Nature Tech ‘isn’t something we could do a few years ago’
Opinion 16.07.21
Earlier this year, we shared 5 reasons you should be on the lookout for Nature Tech this year. We gave an early definition of Nature Tech as “high-tech applications that enable, accelerate and scale-up nature-based solutions (NbS).”
Since then, we’ve been busy. Over the past few months, we have learned a huge deal about how technology can unlock the potential of NbS.
Here’s what we’ve been up to.
First, we wanted to test the concept of Nature Tech with a broad range of stakeholders. Over the course of four weeks, N4C facilitated a series of design sprints aimed at co-creating a collaborative global workstream to explore how technology can help solve some of the biggest nature and climate challenges.
We were overwhelmed by the response; it was immediately clear that there is a significant appetite for Nature Tech. We had over 80 participants join six 90-minute sprints looking at how to accelerate Nature Tech start-ups, cultivate corporate engagement, grow the investment landscape, and build a movement around Nature Tech.
The sprints convened cross-sector, transdisciplinary networks in a creative and facilitated virtual meetings to generate a range of ideas for further development. The process has generated a venture studio for Nature Tech, with five concepts being taken forward to the design stage. In the next phase, we will appoint a team around each concept to engage key partners, test core assumptions, and build working prototypes.
Looking ahead, N4C is planning to put on a Nature Tech expo at the UN Climate meeting in Glasgow (COP26.) The intention is to create a space offering a journey surrounding the technology needed to unlock NbS through engaging and immersive activities, including virtual reality.
If you would like to get involved in the next stages of the process, please join the Nature Tech Nexus group on LinkedIn.
Second, we’ve brought Nature Tech into the spotlight. N4C partnered with the CogX Live Festival this year to explore how science and technology can play a role in accelerating the deployment of NbS and bring further investment into the sector.

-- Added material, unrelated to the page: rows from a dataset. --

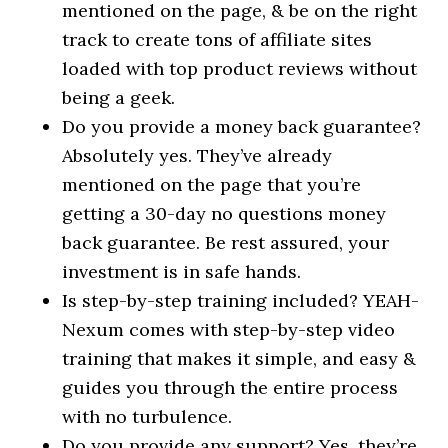
mentioned on the page, & be on the right
track to create tons of affiliate sites
loaded with top product reviews without
being a geek.
Do you provide a money back guarantee?
Absolutely yes. They’ve already
mentioned on the page that you’re
getting a 30-day no questions money
back guarantee. Be rest assured, your
investment is in safe hands.
Is step-by-step training included? YEAH-
Nexum comes with step-by-step video
training that makes it simple, and easy &
guides you through the entire process
with no turbulence.
Do you provide any support? Yes, they’re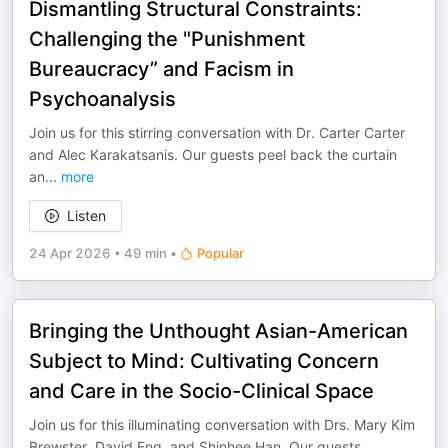
Dismantling Structural Constraints:
Challenging the "Punishment
Bureaucracy” and Facism in
Psychoanalysis
Join us for this stirring conversation with Dr. Carter Carter
and Alec Karakatsanis. Our guests peel back the curtain
an
...
more
Listen
24 Apr 2026
•
49 min
•
Popular
Bringing the Unthought Asian-American
Subject to Mind: Cultivating Concern
and Care in the Socio-Clinical Space
Join us for this illuminating conversation with Drs. Mary Kim
Brewster, David Eng, and Shinhee Han. Our guests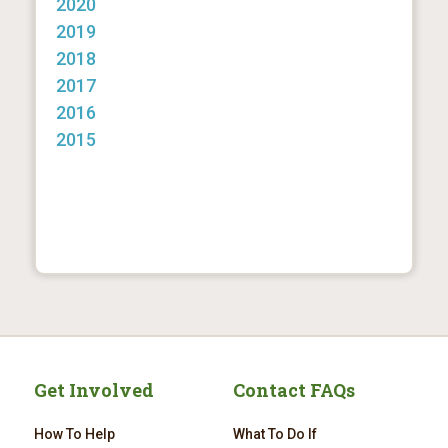
2020
2019
2018
2017
2016
2015
Get Involved
Contact FAQs
How To Help
What To Do If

In early June, a full afternoon of programming explored how technology can help us address three of the biggest challenges we face: firstly, how we can stop and reverse the biodiversity crisis; secondly, how can we transform our food systems, and thirdly, how can we scale up nature’s role as a climate solution.

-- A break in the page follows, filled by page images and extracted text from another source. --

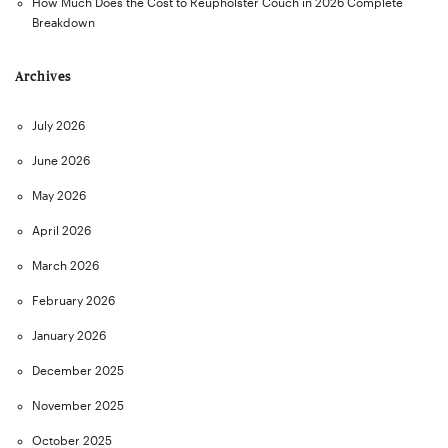
How Much Does the Cost to Reupholster Couch in 2026 Complete
Breakdown
Archives
July 2026
June 2026
May 2026
April 2026
March 2026
February 2026
January 2026
December 2025
November 2025
October 2025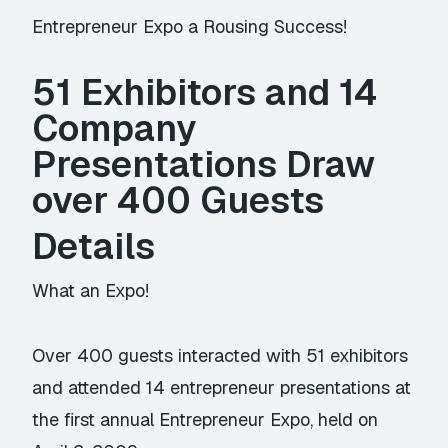
Entrepreneur Expo a Rousing Success!
51 Exhibitors and 14
Company
Presentations Draw
over 400 Guests
Details
What an Expo!
Over 400 guests interacted with 51 exhibitors
and attended 14 entrepreneur presentations at
the first annual Entrepreneur Expo, held on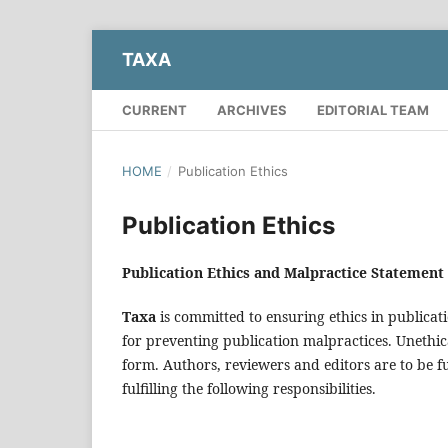
TAXA
CURRENT
ARCHIVES
EDITORIAL TEAM
HOME
/
Publication Ethics
Publication Ethics
Publication Ethics and Malpractice Statement
Taxa
is committed to ensuring ethics in publicati
for preventing publication malpractices. Unethic
form. Authors, reviewers and editors are to be f
fulfilling the following responsibilities.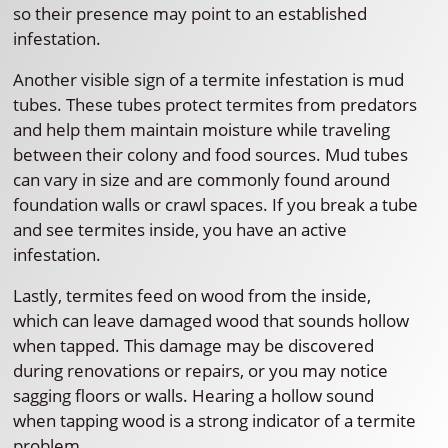
so their presence may point to an established
infestation.
Another visible sign of a termite infestation is mud
tubes. These tubes protect termites from predators
and help them maintain moisture while traveling
between their colony and food sources. Mud tubes
can vary in size and are commonly found around
foundation walls or crawl spaces. If you break a tube
and see termites inside, you have an active
infestation.
Lastly, termites feed on wood from the inside,
which can leave damaged wood that sounds hollow
when tapped. This damage may be discovered
during renovations or repairs, or you may notice
sagging floors or walls. Hearing a hollow sound
when tapping wood is a strong indicator of a termite
problem.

These are some of the key takeaways:
- “Creating a sustainable food system requires business models that allow for communities to actually use them. We need to facilitate the accessibility of technology to young farmers, bringing them in early on to help shape the process.”
Isaac Aboah, Co-Founder and CEO, AgriLab - “Biodiversity is incredibly complex, so data and measurement are critical to unlocking its value. If we want to integrate nature into global financial models and systems then we have to be able to measure and monitor what we have, what we’re losing and what we’re gaining.”
Dr Kat Bruce, CEO of Nature Metrics - “Technology can be very good news when it is deployed for the common good, but without the right institutions in place, technology will be developed in a way that is rapacious. Nature has evolved over 4 billion years and we must create institutions that can govern our use of nature.”
Professor Sir Partha Dasgupta, author of the UK government’s Dasgupta Review on the economics of biodiversity - “I’m very excited about the potential to connect companies who want to invest in nature as part of their net-zero plans with organisations around the world who are doing conservation at scale – and ensuring that there is trust between these parties by using technology to verify these efforts. This is something we couldn’t do a few years ago – and hopefully it will drive hundreds of billions of dollars into nature-based solutions – for communities, carbon and biodiversity.”
Diego Saez-Gil, Co-founder & CEO of Pachama - “We know at Amazon that we need to focus first and foremost on reducing our operational emissions; that’s the most important thing we can do. But science tells us that that’s not going to be enough. Of course, aggressive decarbonization of major emitting sectors is a critical thing; but businesses have an opportunity to step outside our own walls, and nature-based solutions can create real and lasting emissions reductions while also enhancing communities and wildlife. What makes me hopeful for the future is that I now see people tackling the core question of how we can do both, i.e. rapidly decarbonize AND invest in nature.”
Kara Hurst, Head of worldwide sustainability at Amazon
Finally, there are many specific, uncontroversial actions within the broad range of natural climate solutions (NCS) that are largely endorsed by the climate and environmental communities, such as eliminating deforestation from supply chains, or reforming harmful land-use subsidies.
However, it’s also clear that there is a critical need to increase awareness and build trust in NCS, with honest reflection of their limitations, to encourage best practices and to more clearly distinguish good from bad, while also helping to steer the narrative beyond the current perception of limitations. Nature Tech has an important role to play here. For example, monitoring and verification is being assisted by leaps in machine learning and earth observation capabilities that were unimaginable even 10 years ago. This is merely one way that technology can build trust and confidence that NCS are delivering real impact.
As the ambition for environmental innovation continues to grow, N4C will keep exploring ways of facilitating a global movement around technology for unlocking the potential of nature-based solutions.